== Texte à examiner ==
Quant au nucléaire militaire, je perçois son implémentation et utilisation comme un ‘fassad fil ardh’ (un mal sur Terre) tel que décrit dans le Coran en évoquant celui qui «lorsqu’il prend le pouvoir, il œuvre pour semer le mal sur Terre et pour détruire les cultures et le bétail. Et Dieu n’aime pas la corruption.» (II:204-205), ou pour expliquer que «Le mal est apparu sur Terre et en mer, par les acquis des gens, pour que Dieu leur fait goûter aux conséquences de leurs œuvres, peut-être s’en détourneraient-ils.» (XXX:41).

Question: Certains vont vous taxer de vert fanatique ayant une vision trop idéaliste du monde. Vous en défendez-vous ?

Réponse: Je ne sais pas si vous entendez par ‘vert fanatique’ le fait d’être musulman ou écologiste. Mais ce n’est pas bien grave. En fait si on est musulman on a forcément une forte préoccupation pour l’écologie. Trop idéaliste, je ne le pense pas. Je cois qu’il faut toujours partir d’un idéal, même si dans la réalité on n’arrive pas à le réaliser à 100%.

== Enregistrements présentés ==
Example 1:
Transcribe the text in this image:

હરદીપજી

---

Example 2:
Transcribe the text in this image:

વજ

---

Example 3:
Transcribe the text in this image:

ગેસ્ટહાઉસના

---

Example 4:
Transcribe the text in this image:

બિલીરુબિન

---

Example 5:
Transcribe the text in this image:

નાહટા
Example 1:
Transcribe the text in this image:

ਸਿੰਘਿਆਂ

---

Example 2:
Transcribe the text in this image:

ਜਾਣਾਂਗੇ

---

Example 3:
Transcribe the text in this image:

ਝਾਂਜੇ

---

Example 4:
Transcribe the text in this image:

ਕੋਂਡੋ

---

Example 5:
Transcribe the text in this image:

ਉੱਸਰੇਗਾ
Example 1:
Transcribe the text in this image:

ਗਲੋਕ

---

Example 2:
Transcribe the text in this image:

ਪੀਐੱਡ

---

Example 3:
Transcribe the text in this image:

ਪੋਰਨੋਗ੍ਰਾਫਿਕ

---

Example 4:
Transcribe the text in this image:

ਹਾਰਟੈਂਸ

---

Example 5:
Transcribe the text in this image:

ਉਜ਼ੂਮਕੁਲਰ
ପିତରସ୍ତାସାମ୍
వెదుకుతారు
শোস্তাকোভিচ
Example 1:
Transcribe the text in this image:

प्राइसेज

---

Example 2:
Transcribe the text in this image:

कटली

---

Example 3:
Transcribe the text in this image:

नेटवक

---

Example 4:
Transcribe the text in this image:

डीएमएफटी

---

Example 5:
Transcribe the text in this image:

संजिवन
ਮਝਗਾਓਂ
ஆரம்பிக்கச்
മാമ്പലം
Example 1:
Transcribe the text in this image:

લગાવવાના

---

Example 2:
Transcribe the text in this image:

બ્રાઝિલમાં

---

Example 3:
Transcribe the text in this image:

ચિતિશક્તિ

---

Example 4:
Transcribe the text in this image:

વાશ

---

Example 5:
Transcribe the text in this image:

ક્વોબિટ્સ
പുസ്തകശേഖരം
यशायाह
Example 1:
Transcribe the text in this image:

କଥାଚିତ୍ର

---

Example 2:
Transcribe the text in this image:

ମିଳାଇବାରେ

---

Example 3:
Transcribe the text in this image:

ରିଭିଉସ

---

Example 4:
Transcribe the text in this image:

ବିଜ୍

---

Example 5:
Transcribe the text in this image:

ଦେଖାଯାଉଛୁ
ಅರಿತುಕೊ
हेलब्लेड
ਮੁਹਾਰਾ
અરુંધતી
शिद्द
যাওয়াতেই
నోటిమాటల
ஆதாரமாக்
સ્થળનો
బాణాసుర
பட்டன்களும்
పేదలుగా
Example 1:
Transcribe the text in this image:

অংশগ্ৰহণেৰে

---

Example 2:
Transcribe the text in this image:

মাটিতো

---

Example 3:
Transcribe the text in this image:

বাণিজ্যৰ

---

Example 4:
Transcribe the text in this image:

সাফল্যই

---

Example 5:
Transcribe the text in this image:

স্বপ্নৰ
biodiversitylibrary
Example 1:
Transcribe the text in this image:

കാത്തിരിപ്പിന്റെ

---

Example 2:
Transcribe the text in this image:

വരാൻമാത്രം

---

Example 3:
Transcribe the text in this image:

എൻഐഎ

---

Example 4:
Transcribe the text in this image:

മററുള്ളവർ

== Consigne A ==
Reproduisez à l'identique, dans l'entretien sur l'islam et l'écologie, tout ce qui va de « Quant au nucléaire » jusqu'à « en défendez-vous ? ».
== Consigne B ==
Rédigez la suite de l'entretien sur l'islam et l'écologie en reprenant après sa dernière phrase.

== Réponse A ==
Quant au nucléaire militaire, je perçois son implémentation et utilisation comme un ‘fassad fil ardh’ (un mal sur Terre) tel que décrit dans le Coran en évoquant celui qui «lorsqu’il prend le pouvoir, il œuvre pour semer le mal sur Terre et pour détruire les cultures et le bétail. Et Dieu n’aime pas la corruption.» (II:204-205), ou pour expliquer que «Le mal est apparu sur Terre et en mer, par les acquis des gens, pour que Dieu leur fait goûter aux conséquences de leurs œuvres, peut-être s’en détourneraient-ils.» (XXX:41).

Question: Certains vont vous taxer de vert fanatique ayant une vision trop idéaliste du monde. Vous en défendez-vous ?

== Réponse B ==
Pour revenir au nucléaire militaire, l’utilisation des armes de destruction massive est contraire à l’éthique islamique de la guerre. La vie humaine est sacrée et il est prescrit dans le Coran que «Nous avons prescrit pour les Enfants d’Israël que quiconque tuerait une personne non coupable d’un meurtre ou d’une corruption sur la terre, c’est comme s’il avait tué tous les hommes. Et quiconque lui fait don de la vie, c’est comme s’il faisait don de la vie à tous les hommes.» (V:32). La guerre qui représente ce qu’il y a de plus terrible et terrifiant, doit, en Islam, avoir une justification morale solide qui la rend une nécessité impérieuse. D’ailleurs cette appréciation est partagée par d’autres confessions. Le Pape Jean-Paul II n’a-t-il pas parlé, en évoquant le drame bosniaque, du concept de ‘guerre juste’.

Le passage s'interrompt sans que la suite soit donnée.